The interplay between steric and electronic effects in S_N2 reactions

Quantum chemical calculations for S_N2 reactions of H ₃EX/X^- systems, in which E = C or Si and X = F or Cl, are reported. In the case of the carbon system we also report on bulkier species in which the hydrogen atoms are substituted by methyl groups. It is shown how the variation in the individual energy terms of the Morokuma/ Ziegler energy decomposition analysis (EDA) scheme along the reaction coor- . dinate from reactants to products provides valuable insight into the essential changes that occur in the bond-breaking/bond-forming process during S_N2 reactions. The EDA results for the prototypical S_N2 reaction of the systems [X⋯R₃E⋯X]^-, in which the interacting fragments are [X⋯X]^2- and [R₃E]⁺, have given rise to a new interpretation of the factors governing the reaction course. The EDA results for the carbon system (E = C) show that there is less steric repulsion and stronger electrostatic attraction in the transition structure than in the precursor complex and that the energy increase comes mainly from weaker orbital interactions. The larger barriers for systems in which R₃ is bulkier also do not arise from increased steric repulsion, which is actually released in the transition structure.
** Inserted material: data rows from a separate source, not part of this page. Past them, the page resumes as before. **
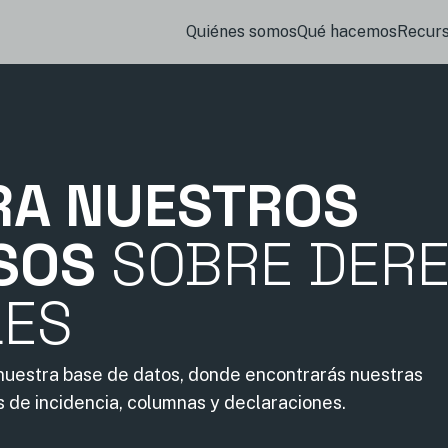
Quiénes somos
Qué hacemos
Recur
RA NUESTROS
SOS
SOBRE DER
LES
 nuestra base de datos, donde encontrarás nuestras
s de incidencia, columnas y declaraciones.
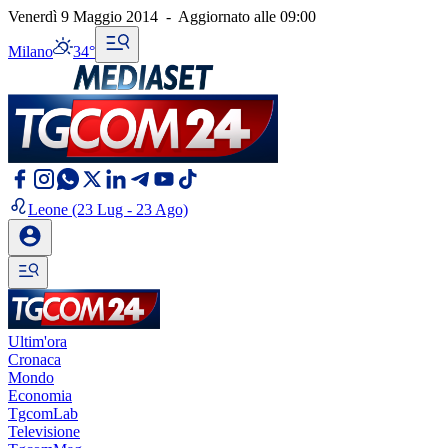
Venerdì 9 Maggio 2014
-
Aggiornato alle
09:00
Milano
34°
Leone
(23 Lug - 23 Ago)
Ultim'ora
Cronaca
Mondo
Economia
TgcomLab
Televisione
It is rather the weakening of the electrostatic attraction, and in particular the loss of attractive orbital interactions, that are responsible for the activation barrier. The D _3h energy minima of the silicon homologues [XH₃SiX] ^- is driven by the large increase in the electrostatic attractions and also of stronger orbital interactions, while the steric interactions is destabilizing.